Crucially, our content-review process is adaptable. We can configure your production line to have N reviewers per content-review cycle and to go through a max of Y content-review cycles. These settings ratchet the accuracy higher and higher. Naturally, increasing the number of reviewers or content-review cycles also ratchets up the cost—so your business needs will drive how much you invest to move the accuracy needle higher and higher.
Data science isn’t just another step in our accuracy-building process, but an ethos that pervades our way of doing things. We use data science to analyze, improve, and demonstrate many of the elements that we’ve discussed so far. Our team of four full-time data scientists identify powerful trends in data in order to make our product increasingly useful to your business-process workflow.

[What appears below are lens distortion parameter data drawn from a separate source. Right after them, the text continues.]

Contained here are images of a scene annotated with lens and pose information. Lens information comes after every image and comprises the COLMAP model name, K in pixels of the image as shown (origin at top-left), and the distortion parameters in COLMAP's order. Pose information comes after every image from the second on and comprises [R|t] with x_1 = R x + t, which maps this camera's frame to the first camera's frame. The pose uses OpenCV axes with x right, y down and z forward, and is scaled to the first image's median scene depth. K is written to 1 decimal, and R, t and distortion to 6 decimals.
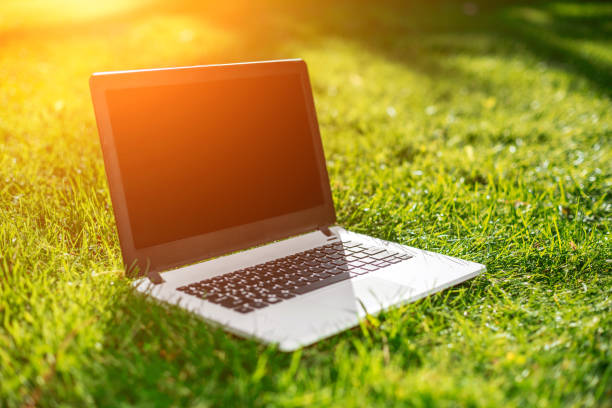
lens RADIAL K [[918.2, 0, 306.0], [0, 918.2, 204.0], [0, 0, 1]] dist [-0.156647, 0.032002]
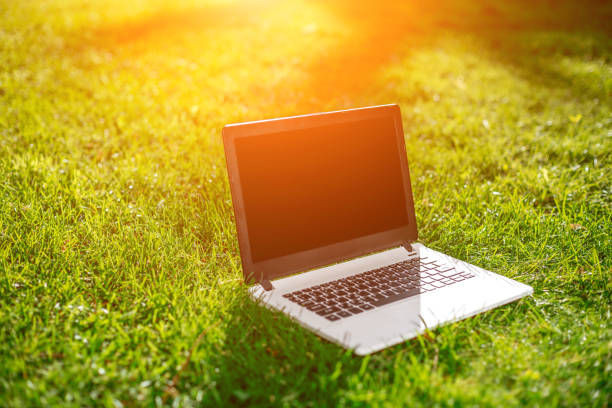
lens RADIAL K [[918.2, 0, 306.0], [0, 918.2, 204.0], [0, 0, 1]] dist [-0.156647, 0.032002]
pose [[0.989916, 0.051129, -0.132107, 0.055477], [-0.043943, 0.997421, 0.056756, -0.111895], [0.134668, -0.050379, 0.989609, -0.271496]]
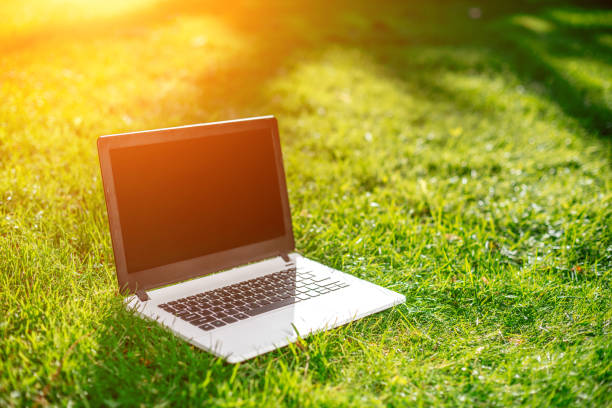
lens RADIAL K [[918.2, 0, 306.0], [0, 918.2, 204.0], [0, 0, 1]] dist [-0.156647, 0.032002]
pose [[0.998561, 0.048798, -0.022241, 0.090267], [-0.047965, 0.998181, 0.036533, -0.109394], [0.023983, -0.035413, 0.999085, -0.284783]]
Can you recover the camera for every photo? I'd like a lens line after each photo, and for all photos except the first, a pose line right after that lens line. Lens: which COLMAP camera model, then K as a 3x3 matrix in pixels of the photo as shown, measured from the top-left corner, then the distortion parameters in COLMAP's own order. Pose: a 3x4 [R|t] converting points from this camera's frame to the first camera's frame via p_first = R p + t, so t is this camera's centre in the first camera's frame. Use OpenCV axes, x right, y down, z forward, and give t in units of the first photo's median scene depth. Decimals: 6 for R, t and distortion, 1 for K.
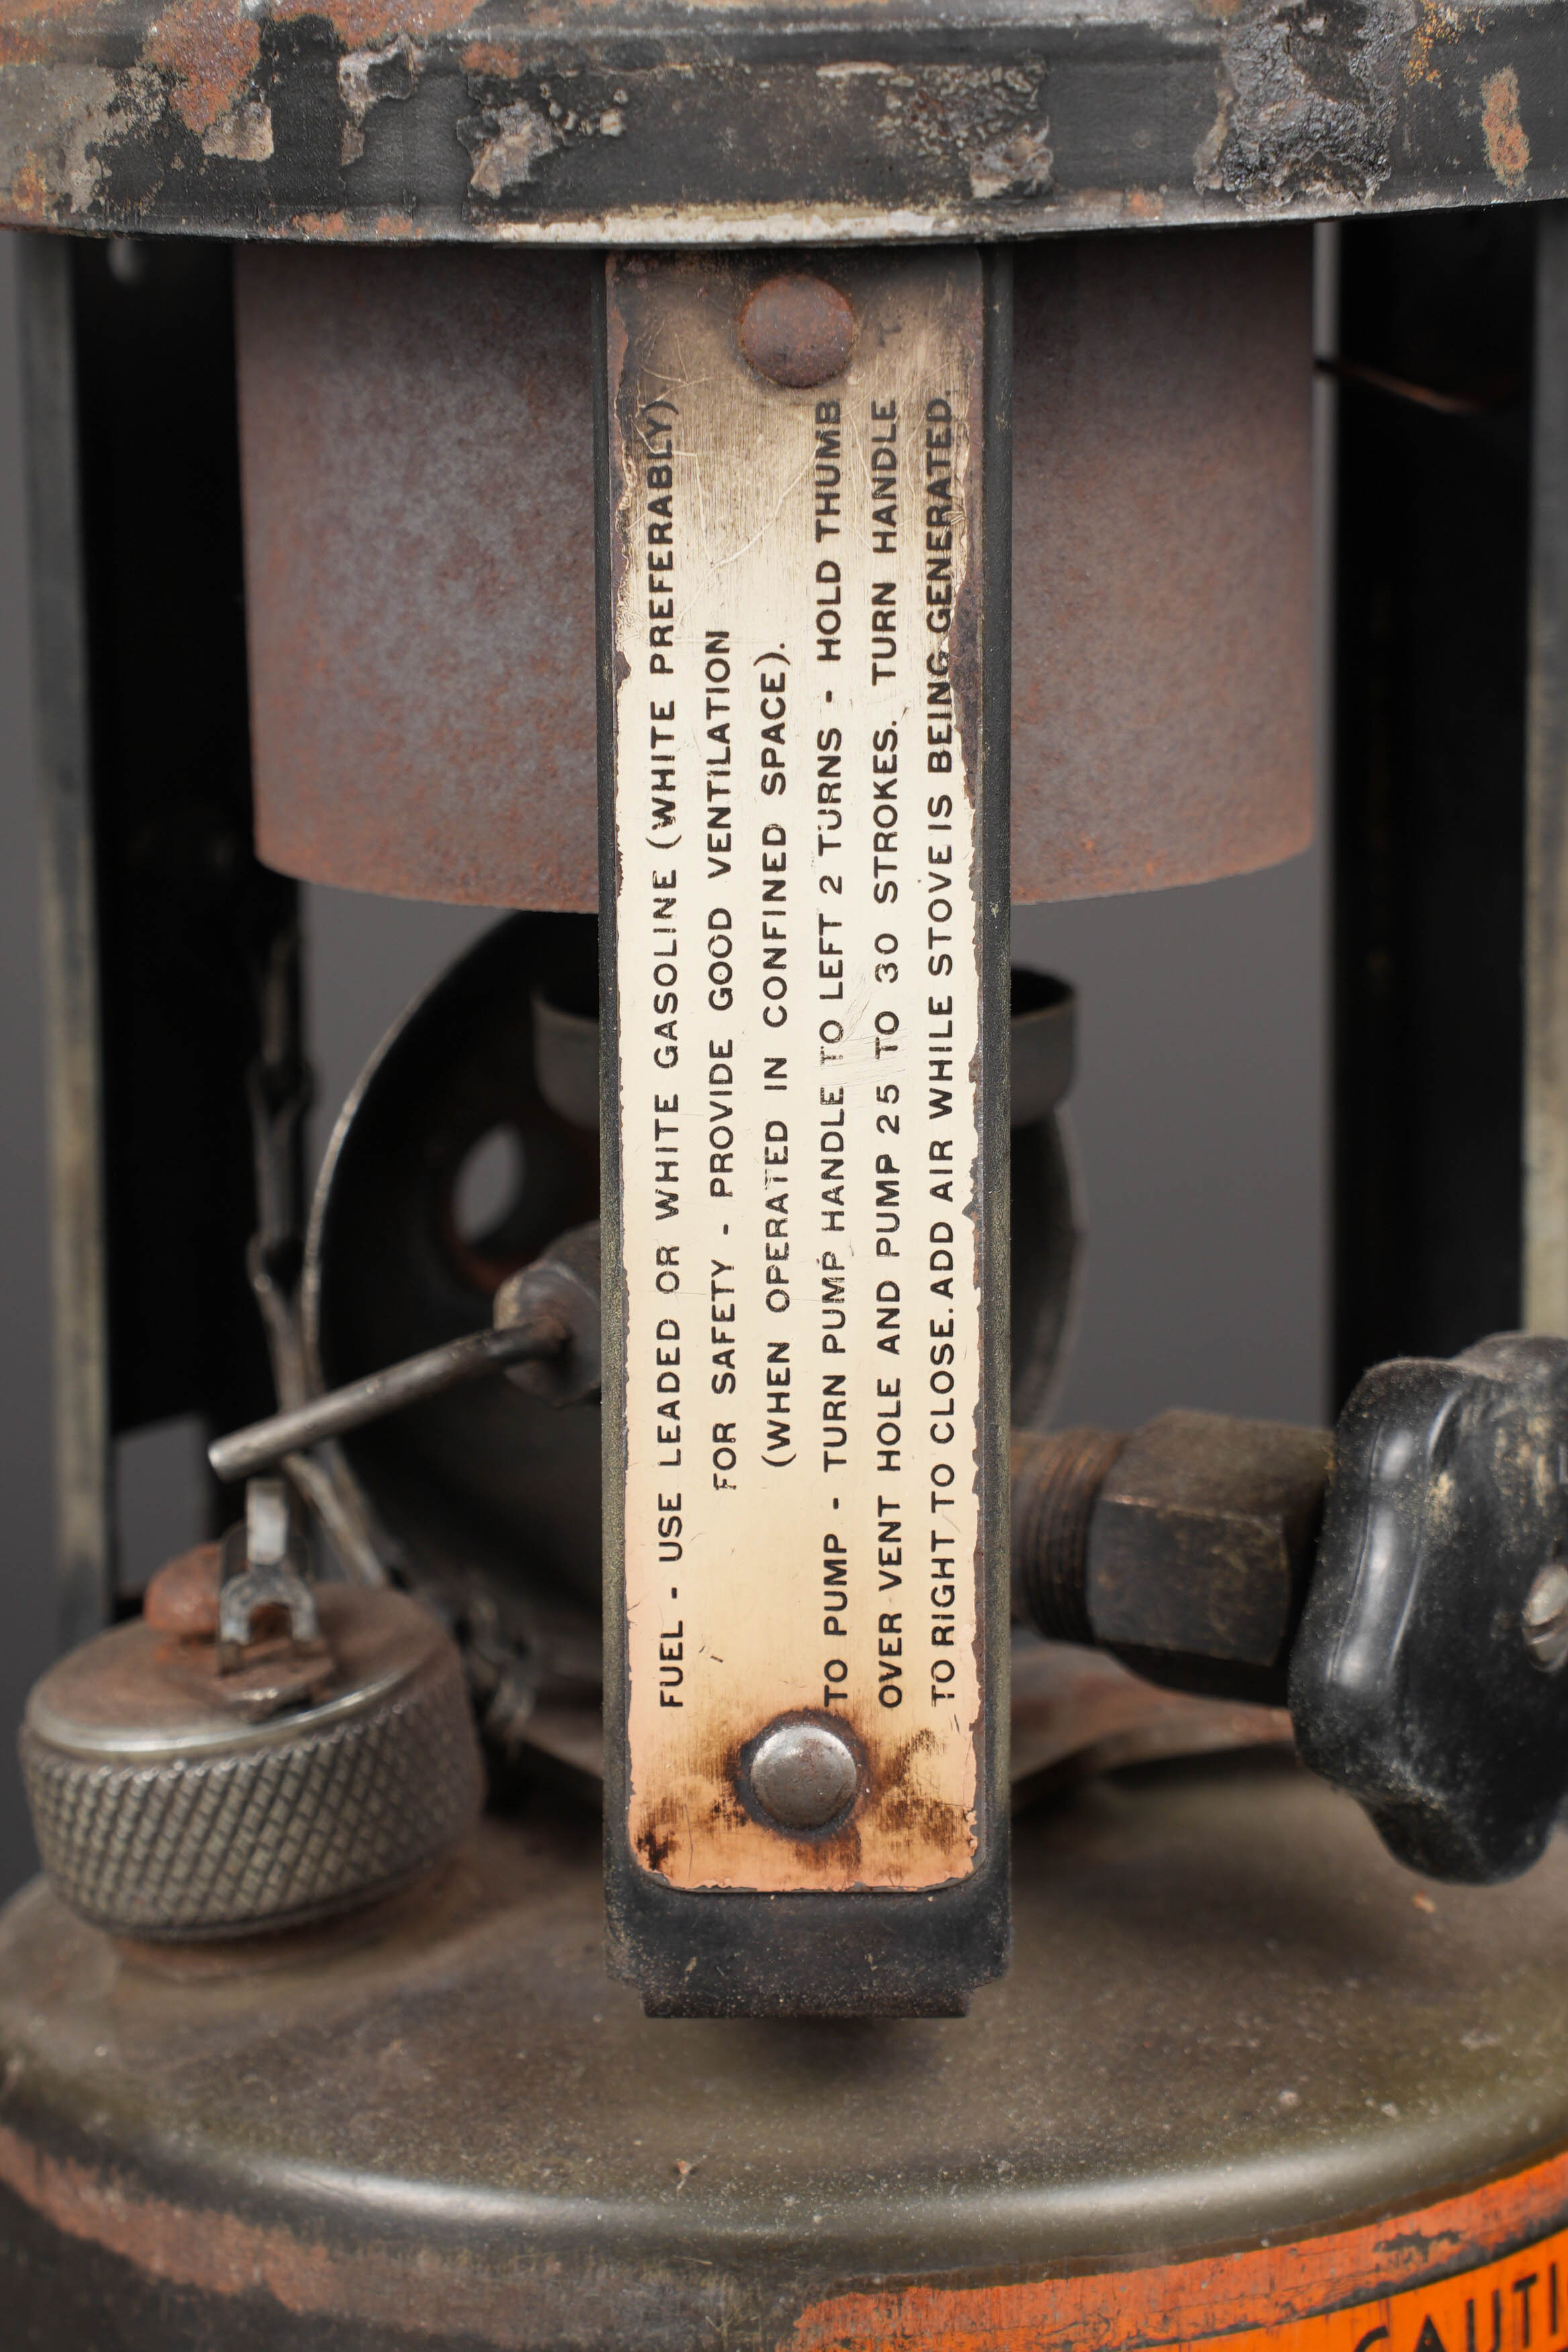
lens RADIAL K [[7604.7, 0, 786.7], [0, 7604.7, 1161.6], [0, 0, 1]] dist [0.584984, 0.000000]
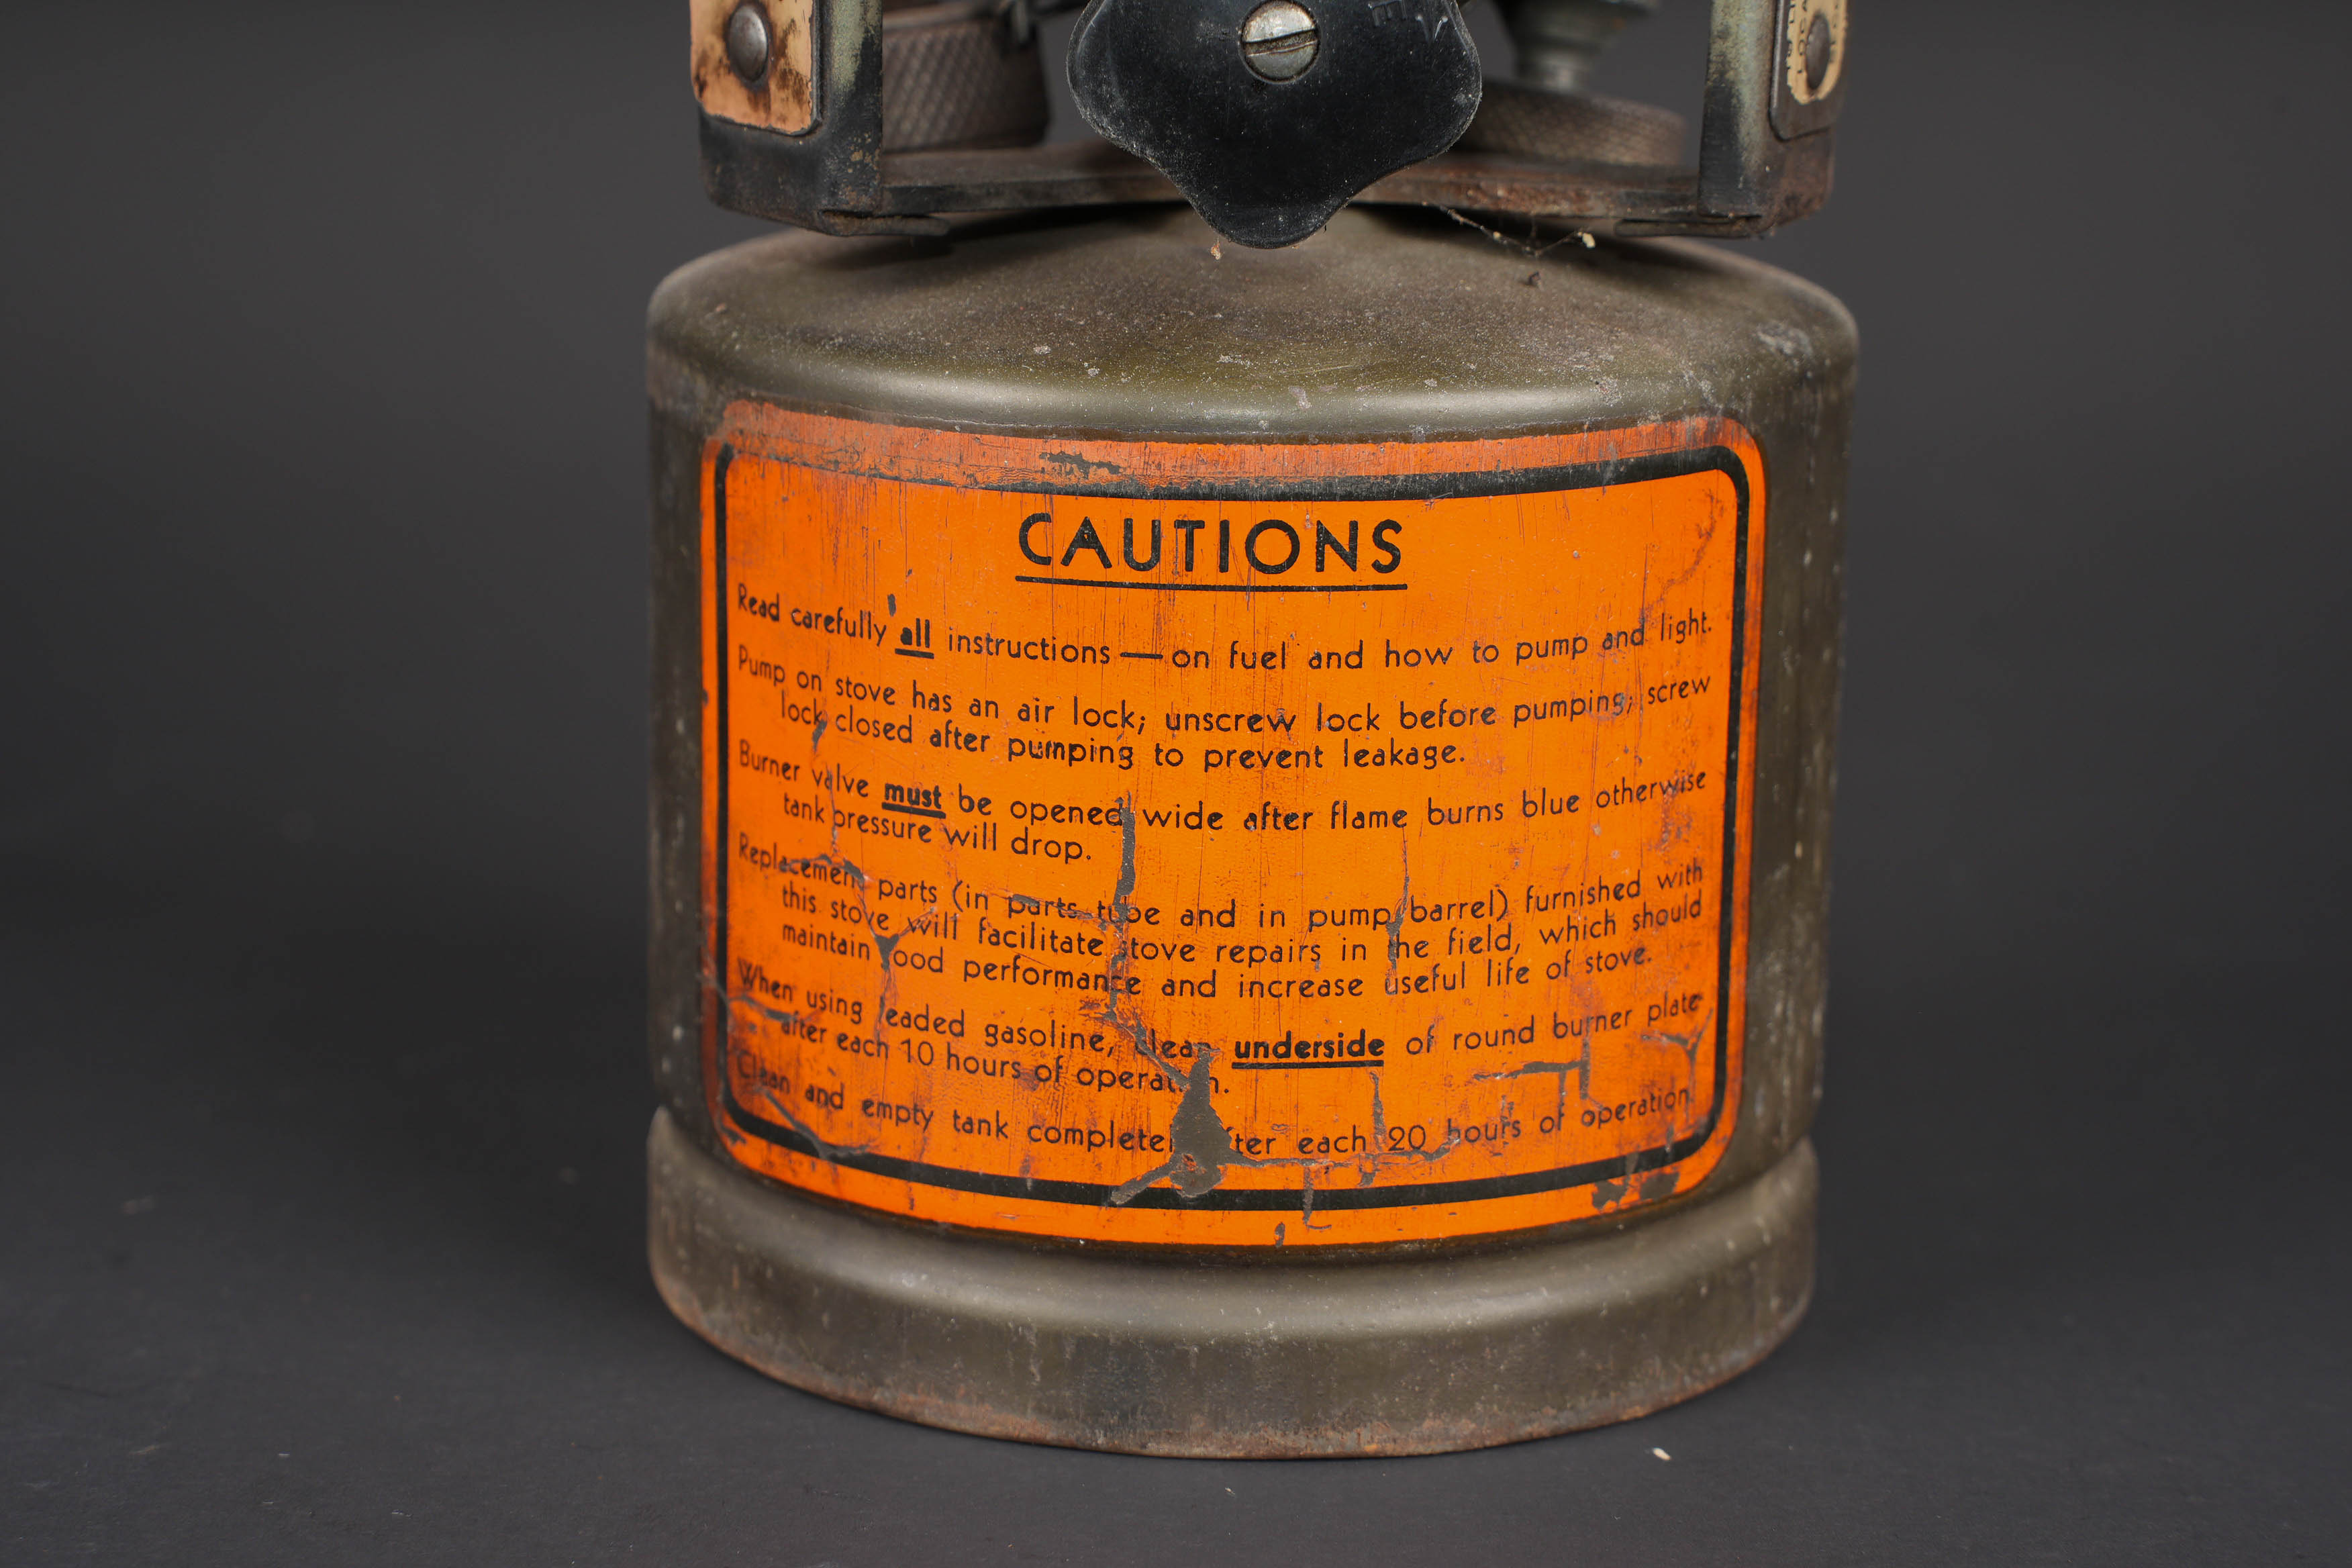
lens RADIAL K [[4981.6, 0, 1188.4], [0, 4981.6, 796.5], [0, 0, 1]] dist [0.547922, 0.000000]
pose [[0.581682, 0.215894, -0.784242, 0.861199], [-0.176152, 0.974689, 0.137668, 0.073534], [0.794114, 0.058067, 0.604989, 0.489394]]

Our data science drives our confidence in our results. With our reputation and content-review data, we can also publish a composite confidence index from the various indicators that make us highly confident in the result being accurate or that perhaps the indicators point to this particular task being an especially difficult one.
Pushing field level accuracy from 95% to 96% takes a lot less effort than moving the needle from 98% to 99%. But in cases where accuracy is critical—say, electronic medical records or accounts payable documents —CloudFactory is ready to fight this good fight for you.